Old operating systems and hardware aren’t often compatible with new hardware. To keep up with testing demands, companies often need increasing capabilities like more channels and the ability to test in increasingly harsh environments, but they get stuck when they are limited to the hardware that an old operating system can manage.
Is your system open to security breaches?
Because of the widening Internet of Things, control systems are more susceptible to cyber-attacks. If you are running on an unsupported platform, like Windows XP, you are even more at risk of experiencing a cyber event. Each month, software companies send out system updates and patches that fix the security issues hackers are exploiting. By keeping your system updated and routinely patching your system, you can protect against the majority of cyber attacks.
The Secret to Immortality
If you answered yes to any of these questions, your test system is showing its age. Obsolescence is a reality that all systems will eventually face. After all, no one’s carrying around that cutting-edge iPhone 1 anymore, are they? While you have to buy a whole new iPhone, your test system is more flexible than that. Managing obsolescence is about solving small problems before they become big problems.
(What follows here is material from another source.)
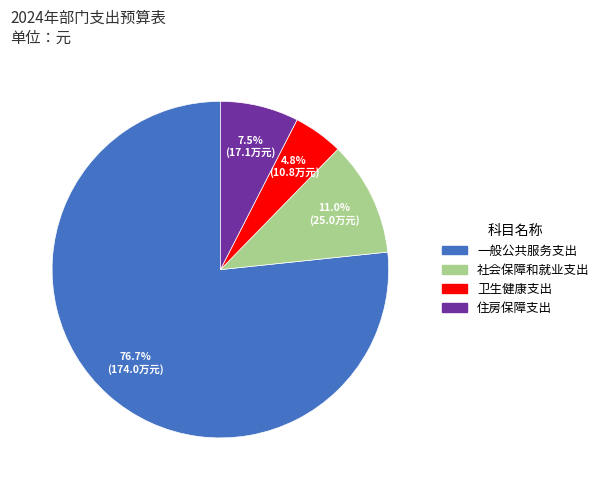

True or false: 卫生健康支出 accounts for 5% of the total.

True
A tech refresh gives you the opportunity to evaluate your overall testing needs. To make sure the changes you implement will help future-proof your system, follow these steps:
1. Inventory hardware and drivers
2. Identify obsolete hardware components
3. Assess risks of continued use
4. Assess risks/benefits of replacing obsolete components
5. Remedy problems with new drivers or replacement hardware
6. Add new components to meet additional needs
When you identify and implement changes, consider these enhancements to your overall system:
- Upgrade your software: Upgrade platforms from unsupported software to new supported and more secure versions
- Modernizing your existing hardware: Expand capabilities with better data acquisition and test components
- Future-proofing new systems: Design modular test systems with growth and driver updates in mind. For example, modularizing driver calls in a LabVIEW class structure will allow software to be readily upgraded to support new drivers and new hardware in the future.
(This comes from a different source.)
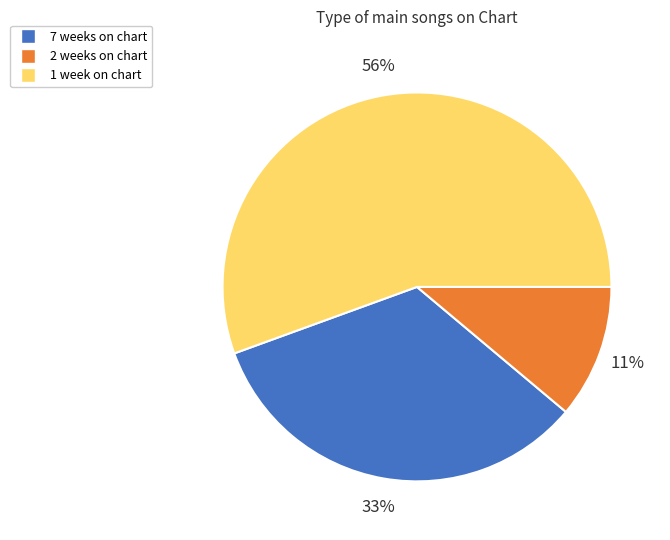

Is there any slice that represents more than half of the pie?

Yes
In many cases, a full tech refresh is not the only solution. Sometimes technology insertion can extend the lifespan of a test system simply by replacing an aged subsystem in such a way that the brand-new subsystem has the same form/fit/function as the module it replaced. This can be less expensive than a full tech refresh while minimizing the overall impact of the changes by leaving still-working components in place.
Performing a tech refresh can solve many problems your team may be facing due to obsolete hardware and software. Examine your test system today for the signs of obsolescence: downtime, little to no support, holes in test coverage, and strained compatibility requirements. So, are your brakes squeaking?